The Department of Art and Art History presents a lecture by Roberta Smith, co-chief art critic of The New York Times on Tuesday, April 7 at 5:30 p.m. at Sheldon Museum of Art’s auditorium.
Her lecture, titled “Criticism in the Expanded Field,” is free and open to the public.
Smith is an art critic for The New York Times, where she has written since 1986, and a lecturer on contemporary art.
She was born in New York City and raised in Lawrence, Kansas. She graduated from Grinnell College in Iowa in 1969.
Prior to writing for The New York Times, she was an art critic for the Village Voice from 1981-1985, and in the 1970s, she wrote for Artforum, Art in America and Arts Magazine.
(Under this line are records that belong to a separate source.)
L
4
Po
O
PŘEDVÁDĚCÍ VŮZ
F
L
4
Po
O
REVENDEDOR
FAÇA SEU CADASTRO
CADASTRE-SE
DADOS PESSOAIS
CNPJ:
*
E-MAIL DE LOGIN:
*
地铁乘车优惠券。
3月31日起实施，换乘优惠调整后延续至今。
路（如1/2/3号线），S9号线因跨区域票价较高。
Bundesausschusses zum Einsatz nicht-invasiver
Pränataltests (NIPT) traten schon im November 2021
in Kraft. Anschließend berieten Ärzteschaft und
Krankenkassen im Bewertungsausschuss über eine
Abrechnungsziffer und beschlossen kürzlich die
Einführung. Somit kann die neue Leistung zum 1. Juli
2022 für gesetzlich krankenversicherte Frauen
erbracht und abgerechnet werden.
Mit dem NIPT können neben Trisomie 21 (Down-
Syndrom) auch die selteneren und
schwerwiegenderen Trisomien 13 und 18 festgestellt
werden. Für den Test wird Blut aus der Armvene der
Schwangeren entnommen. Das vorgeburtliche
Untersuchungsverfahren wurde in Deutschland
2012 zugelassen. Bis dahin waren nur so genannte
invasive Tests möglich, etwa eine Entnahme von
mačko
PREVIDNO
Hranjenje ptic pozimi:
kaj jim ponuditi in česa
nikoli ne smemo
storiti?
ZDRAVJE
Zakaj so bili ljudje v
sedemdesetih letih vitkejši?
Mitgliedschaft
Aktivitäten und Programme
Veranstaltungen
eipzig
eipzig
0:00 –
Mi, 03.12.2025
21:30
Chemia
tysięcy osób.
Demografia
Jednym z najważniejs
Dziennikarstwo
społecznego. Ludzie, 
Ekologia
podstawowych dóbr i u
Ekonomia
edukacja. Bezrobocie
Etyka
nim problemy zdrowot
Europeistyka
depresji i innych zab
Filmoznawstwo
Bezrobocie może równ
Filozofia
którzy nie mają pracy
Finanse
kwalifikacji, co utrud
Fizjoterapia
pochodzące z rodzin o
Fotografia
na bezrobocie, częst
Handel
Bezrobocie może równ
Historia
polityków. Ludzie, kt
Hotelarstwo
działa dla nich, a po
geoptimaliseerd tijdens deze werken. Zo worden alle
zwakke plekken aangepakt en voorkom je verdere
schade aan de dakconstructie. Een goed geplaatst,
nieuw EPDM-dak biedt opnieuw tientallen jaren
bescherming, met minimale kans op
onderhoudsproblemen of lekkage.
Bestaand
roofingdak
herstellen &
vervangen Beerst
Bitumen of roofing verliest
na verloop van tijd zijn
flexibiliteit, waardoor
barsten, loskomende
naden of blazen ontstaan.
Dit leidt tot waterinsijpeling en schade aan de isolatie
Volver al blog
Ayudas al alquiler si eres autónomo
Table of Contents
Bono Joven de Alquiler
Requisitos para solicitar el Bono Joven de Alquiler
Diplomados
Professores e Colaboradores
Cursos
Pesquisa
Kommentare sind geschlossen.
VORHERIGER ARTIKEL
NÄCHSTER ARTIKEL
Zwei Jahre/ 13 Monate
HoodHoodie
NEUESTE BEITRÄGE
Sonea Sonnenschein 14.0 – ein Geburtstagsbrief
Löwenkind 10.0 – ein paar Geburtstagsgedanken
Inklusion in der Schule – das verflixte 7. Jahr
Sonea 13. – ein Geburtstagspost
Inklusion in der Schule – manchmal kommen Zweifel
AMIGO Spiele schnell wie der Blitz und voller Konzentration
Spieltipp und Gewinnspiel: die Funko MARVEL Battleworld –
Her work has also appeared in Newsweek, Vogue and other publications.
In addition, she wrote the featured essay in the Donald Judd catalog raisonné and has contributed essays to museum catalogs on various artists, including Judd, Alex Katz, Elizabeth Murray and Cy Twombly.
Smith has lectured widely and taught at the School of Visual Arts in New York City and the Rhode Island School of Design.
She has received art criticism grants from the National Endowment for the Arts in 1975 and 1980. In 2003, she received the Frank Jewett Mather Award for Art Criticism from the College Art Association.